-- ENTRIES SUPPLIED follows --
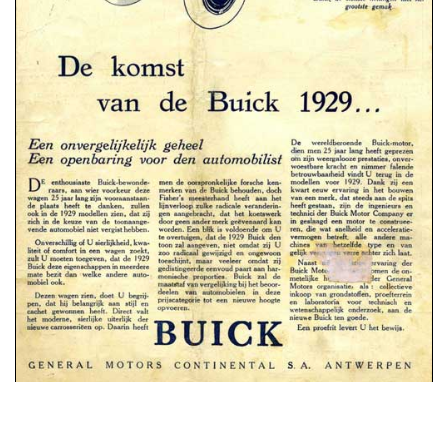
advertentie oktober 1928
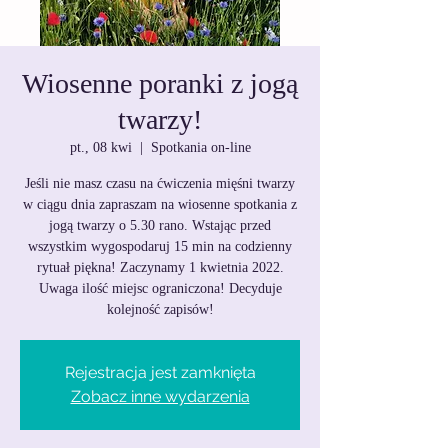
Wiosenne poranki z jogą
twarzy!
pt., 08 kwi
  |  
Spotkania on-line
Jeśli nie masz czasu na ćwiczenia mięśni twarzy
w ciągu dnia zapraszam na wiosenne spotkania z
jogą twarzy o 5.30 rano. Wstając przed
wszystkim wygospodaruj 15 min na codzienny
rytuał piękna! Zaczynamy 1 kwietnia 2022.
Uwaga ilość miejsc ograniczona! Decyduje
kolejność zapisów!
Rejestracja jest zamknięta
Zobacz inne wydarzenia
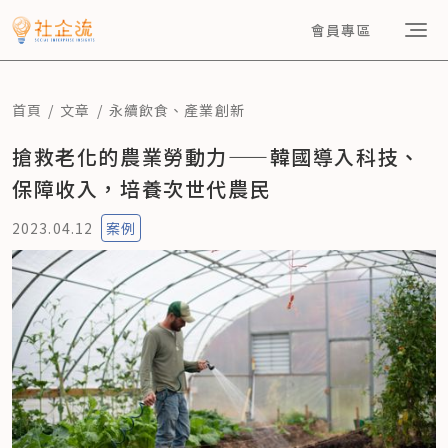
會員專區
首頁
文章
永續飲食
、
產業創新
搶救老化的農業勞動力——韓國導入科技、
保障收入，培養次世代農民
2023.04.12
案例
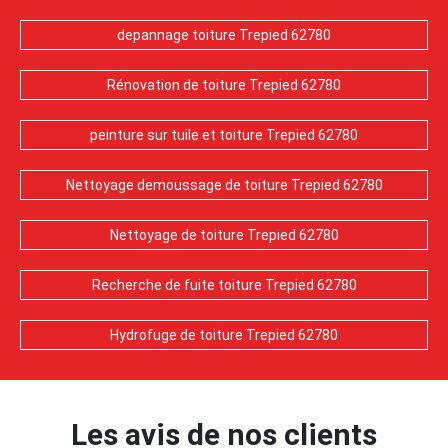
depannage toiture Trepied 62780
Rénovation de toiture Trepied 62780
peinture sur tuile et toiture Trepied 62780
Nettoyage demoussage de toiture Trepied 62780
Nettoyage de toiture Trepied 62780
Recherche de fuite toiture Trepied 62780
Hydrofuge de toiture Trepied 62780
Les avis de nos clients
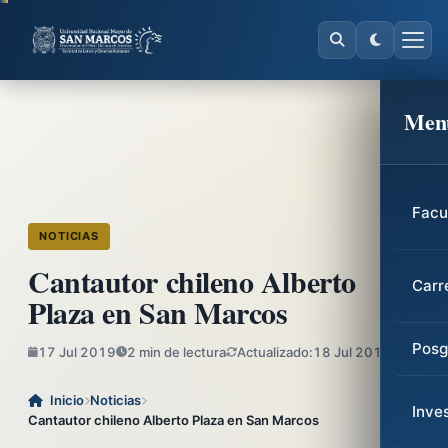
Men
Facu
NOTICIAS
Cantautor chileno Alberto
Carr
Plaza en San Marcos
Posg
17 Jul 2019
2 min de lectura
Actualizado:
18 Jul 2019
Inicio
Noticias
Inve
Cantautor chileno Alberto Plaza en San Marcos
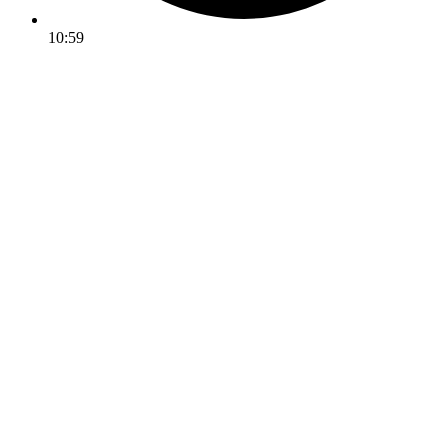
10:59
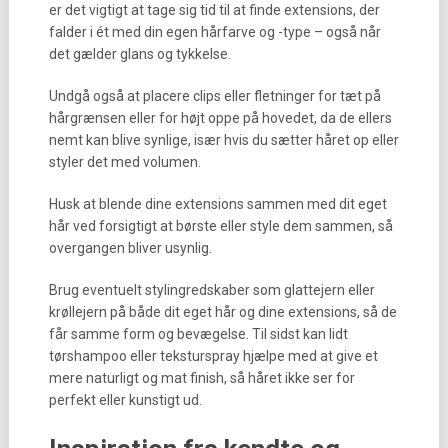
er det vigtigt at tage sig tid til at finde extensions, der
falder i ét med din egen hårfarve og -type – også når
det gælder glans og tykkelse.
Undgå også at placere clips eller fletninger for tæt på
hårgrænsen eller for højt oppe på hovedet, da de ellers
nemt kan blive synlige, især hvis du sætter håret op eller
styler det med volumen.
Husk at blende dine extensions sammen med dit eget
hår ved forsigtigt at børste eller style dem sammen, så
overgangen bliver usynlig.
Brug eventuelt stylingredskaber som glattejern eller
krøllejern på både dit eget hår og dine extensions, så de
får samme form og bevægelse. Til sidst kan lidt
tørshampoo eller teksturspray hjælpe med at give et
mere naturligt og mat finish, så håret ikke ser for
perfekt eller kunstigt ud.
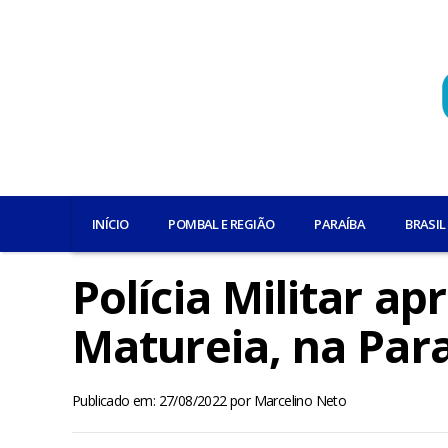
INÍCIO
POMBAL E REGIÃO
PARAÍBA
BRASIL
Polícia Militar a
Matureia, na Par
Publicado em: 27/08/2022
por
Marcelino Neto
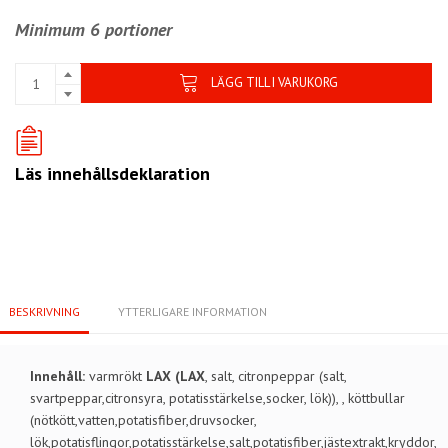
Minimum 6 portioner
LÄGG TILL I VARUKORG
Läs innehållsdeklaration
BESKRIVNING
YTTERLIGARE INFORMATION
Innehåll:
varmrökt
LAX (LAX
, salt, citronpeppar (salt,
svartpeppar,citronsyra, potatisstärkelse,socker, lök)), , köttbullar
(nötkött,vatten,potatisfiber,druvsocker,
lök,potatisflingor,potatisstärkelse,salt,potatisfiber,jästextrakt,kryddor,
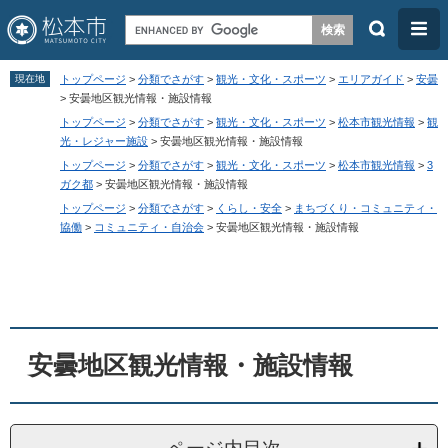
検
メ
索
ニ
ペ
メ
ュ
現在地
トップページ
>
分類でさがす
>
観光・文化・スポーツ
>
エリアガイド
>
安曇
ー
ニ
>
安曇地区観光情報・施設情報
ー
トップページ
>
分類でさがす
>
観光・文化・スポーツ
>
松本市観光情報
>
観
ジ
ュ
光・レジャー施設
>
安曇地区観光情報・施設情報
の
ー
トップページ
>
分類でさがす
>
観光・文化・スポーツ
>
松本市観光情報
>
3
先
を
ガク都
>
安曇地区観光情報・施設情報
トップページ
>
分類でさがす
>
くらし・安全
>
まちづくり・コミュニティ・
頭
飛
協働
>
コミュニティ・自治会
>
安曇地区観光情報・施設情報
で
ば
す
し
本
。
て
文
本
文
安曇地区観光情報・施設情報
へ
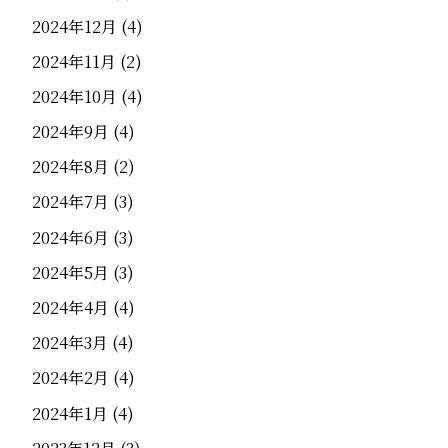
2024年12月
(4)
2024年11月
(2)
2024年10月
(4)
2024年9月
(4)
2024年8月
(2)
2024年7月
(3)
2024年6月
(3)
2024年5月
(3)
2024年4月
(4)
2024年3月
(4)
2024年2月
(4)
2024年1月
(4)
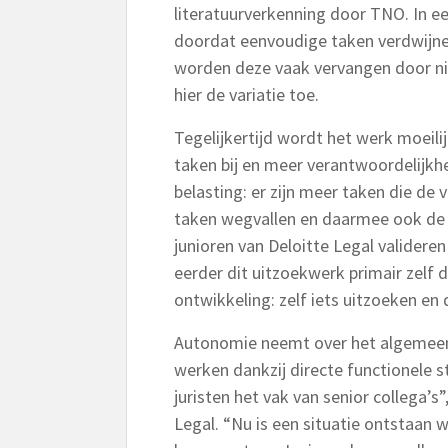
literatuurverkenning door TNO. In ee
doordat eenvoudige taken verdwijne
worden deze vaak vervangen door ni
hier de variatie toe.
Tegelijkertijd wordt het werk moeil
taken bij en meer verantwoordelijkh
belasting: er zijn meer taken die de
taken wegvallen en daarmee ook de
junioren van Deloitte Legal valideren
eerder dit uitzoekwerk primair zelf 
ontwikkeling: zelf iets uitzoeken en 
Autonomie neemt over het algemeen
werken dankzij directe functionele s
juristen het vak van senior collega’s
Legal. “Nu is een situatie ontstaan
-- ENTRIES SUPPLIED concluded --
Each line of the material is to be output exactly. Images are not part of the expected output.

- TASK SOLUTION -
advertentie oktober 1928
Wiosenne poranki z jogą
twarzy!
pt., 08 kwi
  |  
Spotkania on-line
Jeśli nie masz czasu na ćwiczenia mięśni twarzy
w ciągu dnia zapraszam na wiosenne spotkania z
jogą twarzy o 5.30 rano. Wstając przed
wszystkim wygospodaruj 15 min na codzienny
rytuał piękna! Zaczynamy 1 kwietnia 2022.
Uwaga ilość miejsc ograniczona! Decyduje
kolejność zapisów!
Rejestracja jest zamknięta
Zobacz inne wydarzenia
會員專區
首頁
文章
永續飲食
、
產業創新
搶救老化的農業勞動力——韓國導入科技、
保障收入，培養次世代農民
2023.04.12
案例
depannage toiture Trepied 62780
Rénovation de toiture Trepied 62780
peinture sur tuile et toiture Trepied 62780
Nettoyage demoussage de toiture Trepied 62780
Nettoyage de toiture Trepied 62780
Recherche de fuite toiture Trepied 62780
Hydrofuge de toiture Trepied 62780
Les avis de nos clients
Men
Facu
NOTICIAS
Cantautor chileno Alberto
Carr
Plaza en San Marcos
Posg
17 Jul 2019
2 min de lectura
Actualizado:
18 Jul 2019
Inicio
Noticias
Inve
Cantautor chileno Alberto Plaza en San Marcos
10:59
er det vigtigt at tage sig tid til at finde extensions, der
falder i ét med din egen hårfarve og -type – også når
det gælder glans og tykkelse.
Undgå også at placere clips eller fletninger for tæt på
hårgrænsen eller for højt oppe på hovedet, da de ellers
nemt kan blive synlige, især hvis du sætter håret op eller
styler det med volumen.
Husk at blende dine extensions sammen med dit eget
hår ved forsigtigt at børste eller style dem sammen, så
overgangen bliver usynlig.
Brug eventuelt stylingredskaber som glattejern eller
krøllejern på både dit eget hår og dine extensions, så de
får samme form og bevægelse. Til sidst kan lidt
tørshampoo eller teksturspray hjælpe med at give et
mere naturligt og mat finish, så håret ikke ser for
perfekt eller kunstigt ud.
INÍCIO
POMBAL E REGIÃO
PARAÍBA
BRASIL
Polícia Militar a
Matureia, na Par
Publicado em: 27/08/2022
por
Marcelino Neto
Minimum 6 portioner
LÄGG TILL I VARUKORG
Läs innehållsdeklaration
BESKRIVNING
YTTERLIGARE INFORMATION
Innehåll:
varmrökt
LAX (LAX
, salt, citronpeppar (salt,
svartpeppar,citronsyra, potatisstärkelse,socker, lök)), , köttbullar
(nötkött,vatten,potatisfiber,druvsocker,
lök,potatisflingor,potatisstärkelse,salt,potatisfiber,jästextrakt,kryddor,
検
メ
索
ニ
ペ
メ
ュ
現在地
トップページ
>
分類でさがす
>
観光・文化・スポーツ
>
エリアガイド
>
安曇
ー
ニ
>
安曇地区観光情報・施設情報
ー
トップページ
>
分類でさがす
>
観光・文化・スポーツ
>
松本市観光情報
>
観
ジ
ュ
光・レジャー施設
>
安曇地区観光情報・施設情報
の
ー
トップページ
>
分類でさがす
>
観光・文化・スポーツ
>
松本市観光情報
>
3
先
を
ガク都
>
安曇地区観光情報・施設情報
トップページ
>
分類でさがす
>
くらし・安全
>
まちづくり・コミュニティ・
頭
飛
協働
>
コミュニティ・自治会
>
安曇地区観光情報・施設情報
で
ば
す
し
本
。
て
文
本
文
安曇地区観光情報・施設情報
へ
2024年12月
(4)
2024年11月
(2)
2024年10月
(4)
2024年9月
(4)
2024年8月
(2)
2024年7月
(3)
2024年6月
(3)
2024年5月
(3)
2024年4月
(4)
2024年3月
(4)
2024年2月
(4)
2024年1月
(4)
literatuurverkenning door TNO. In ee
doordat eenvoudige taken verdwijne
worden deze vaak vervangen door ni
hier de variatie toe.
Tegelijkertijd wordt het werk moeil
taken bij en meer verantwoordelijkh
belasting: er zijn meer taken die de
taken wegvallen en daarmee ook de
junioren van Deloitte Legal valideren
eerder dit uitzoekwerk primair zelf 
ontwikkeling: zelf iets uitzoeken en 
Autonomie neemt over het algemeen
werken dankzij directe functionele s
juristen het vak van senior collega’s
Legal. “Nu is een situatie ontstaan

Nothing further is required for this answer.